L’annonce solennelle a été faite par le Président de la République, Faustin Archange Touadera à l’occasion de son traditionnel message de fin d’année à la nation centrafricaine. Il a annoncé une nouvelle enivrante qui a mis du baume au cœur des fonctionnaires et agents de l’Etat qui attendaient depuis fort longtemps le paiement ou encore l’apurement des arriérés de salaire que traînaient les régimes d’alors, Kolingba et Patassé. Beaucoup de ces travailleurs sont certainement décédés et peut-être serait-ce leur héritage à leur progéniture.

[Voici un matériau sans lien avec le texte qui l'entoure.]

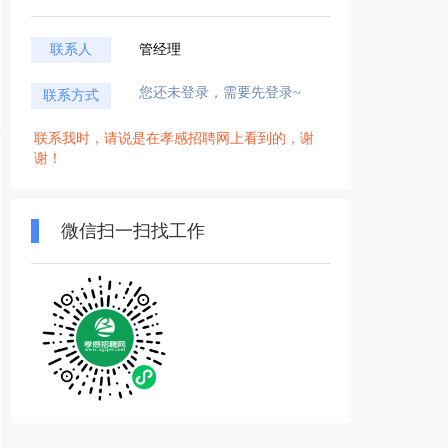
联系人
管经理
您还未登录，需要先登录~
联系方式
联系我时，请说是在孝感招聘网上看到的，谢
谢！
微信扫一扫找工作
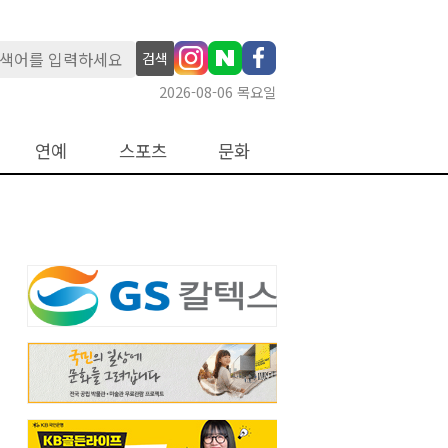
검색
2026-08-06 목요일
연예
스포츠
문화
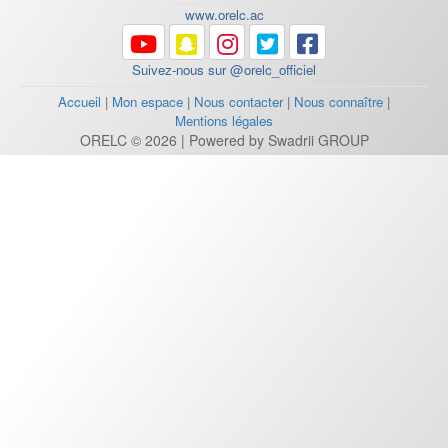
www.orelc.ac
Suivez-nous sur @orelc_officiel
Accueil
|
Mon espace
|
Nous contacter
|
Nous connaître
|
Mentions légales
ORELC © 2026 | Powered by Swadrii GROUP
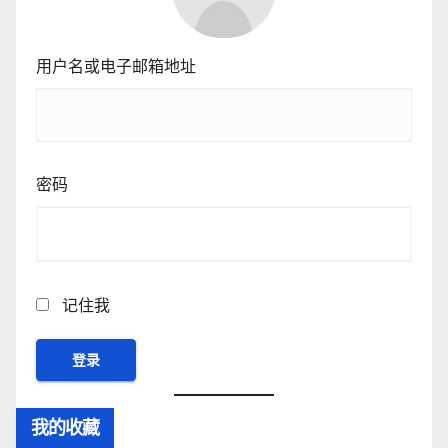
用户名或电子邮箱地址
密码
记住我
我的收藏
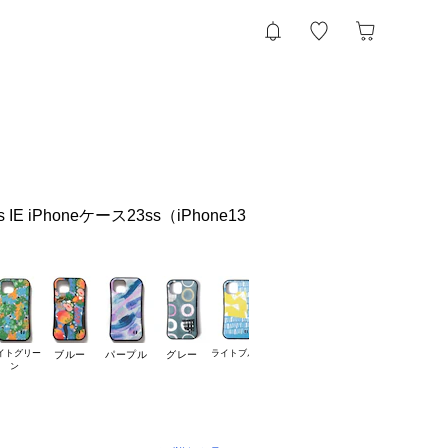
 IE iPhoneケース23ss（iPhone13
イトグリー

ライトブルー
ブルー
パープル
グレー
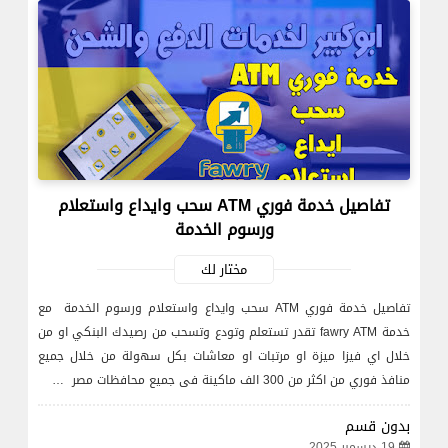
تفاصيل خدمة فوري ATM سحب وايداع واستعلام
ورسوم الخدمة
مختار لك
تفاصيل خدمة فوري ATM سحب وايداع واستعلام ورسوم الخدمة مع
خدمة fawry ATM تقدر تستعلم وتودع وتسحب من رصيدك البنكي او من
خلال اي فيزا ميزة او مرتبات او معاشات بكل سهولة من خلال جميع
منافذ فوري من اكثر من 300 الف ماكينة فى جميع محافظات مصر …
بدون قسم
19 ديسمبر 2025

L’attente était si longue si bien que le désespoir a gagné tout le monde.

Ce qui fait penser que l’année 2019 sera radieuse pour tout le monde avec ces plans pour réduire en partie les inégalités sociales endémiques. A l’époque, en renversant Ange Félix Patassé en 2003, François Bozizé a gelé les arriérés de salaire cumulés par Patassé et Kolingba pour ne s’occuper que de sa gestion. Pour mettre en pratique cette stratégie, moult négociations avec les partenaires sociaux, ont réussi à obtenir un moratoire de trêve de grogne avec les centrales syndicales.

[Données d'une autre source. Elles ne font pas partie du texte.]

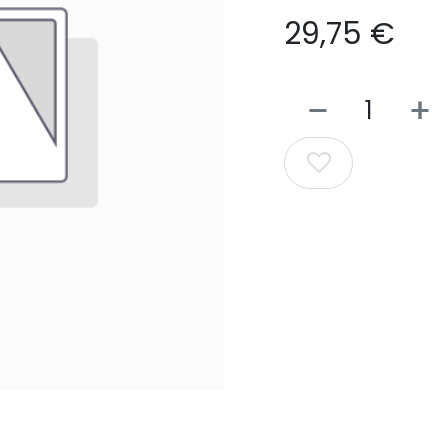
29,75
€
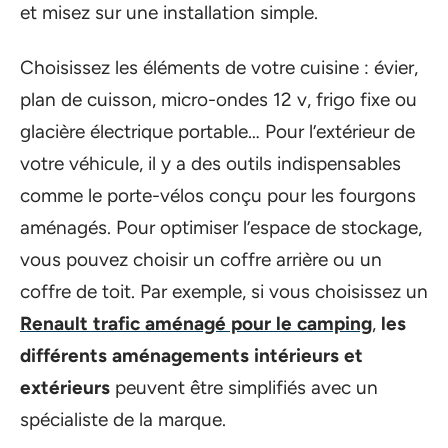
et misez sur une installation simple.
Choisissez les éléments de votre cuisine : évier,
plan de cuisson, micro-ondes 12 v, frigo fixe ou
glacière électrique portable… Pour l’extérieur de
votre véhicule, il y a des outils indispensables
comme le porte-vélos conçu pour les fourgons
aménagés. Pour optimiser l’espace de stockage,
vous pouvez choisir un coffre arrière ou un
coffre de toit. Par exemple, si vous choisissez un
Renault trafic aménagé pour le camping
,
les
différents aménagements intérieurs et
extérieurs
peuvent être simplifiés avec un
spécialiste de la marque.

Mais cette fois-ci la décision de Touadéra n’est pas fortuite. Il est acculé depuis un certain temps par l’unique centrale syndicale dynamique, très active, le Groupement Syndical des Travailleurs de Centrafrique (GSTC) de Firmin Zoh Ponguélé  qui formule des revendications légitimes. A la veille des fêtes de fin d’année, une notification de préavis de grève de huit (8) jours est déposée sur le bureau du gouvernement. Subitement, le GSTC change le fusil d’épaule pour ordonner la grève des enseignants pour une durée de 3 jours renouvelables jusqu’ à la satisfaction générale.

 

Réchauffer le panier de la ménagère

Les syndicalistes insistent sur plusieurs points à savoir la signature du décret d’application du statut général de la fonction publique qui aura pour conséquence heureuse l’augmentation des salaires des fonctionnaires et agents de l’État de 40%. Cette réévaluation concerne également les pensions des retraités. La suppression des abattements de salaires, la création d’une caisse autonome des pensions, et enfin le paiement sans condition de tous les arriérés de salaire pour que les travailleurs poussent un ouf de soulagement après d’année de labeur et de souffrance. Pendant que les armes des groupes armés crépitent sur le terrain, les travailleurs centrafricains meurent d’inanition. Ce qui est paradoxal à la vision des autorités du pays qui peinent à traduire dans les faits la profession de foi du chef de l’État sur la base à laquelle il est élu par ses compatriotes

A titre de rappel, en 2018, le GSTC dans sa lutte inlassable pour la défense des intérêts des travailleurs, a fait baisser l’échine au gouvernement qui décida de payer les arriérés de salaire de Michel Djotodia et une partie de ceux laissés par Patassé. Ce fut une bouffée d’oxygène. Touadéra, depuis son élection, ne totalise pas d’arriérés de salaire et les factures des prestataires de l’Etat ne souffrent plus dans les tiroirs des agents véreux. Sans précision de date, nous osons croire qu’en plus du salaire de janvier 2019, les travailleurs pourront prétendre à cette promesse. Concomitamment cette nouvelle réchaufferait le panier de la ménagère.  Une victoire collective dont le triomphe revient au GSTC. Les remerciements, à en croire l’opinion publique, fusent de toutes parts.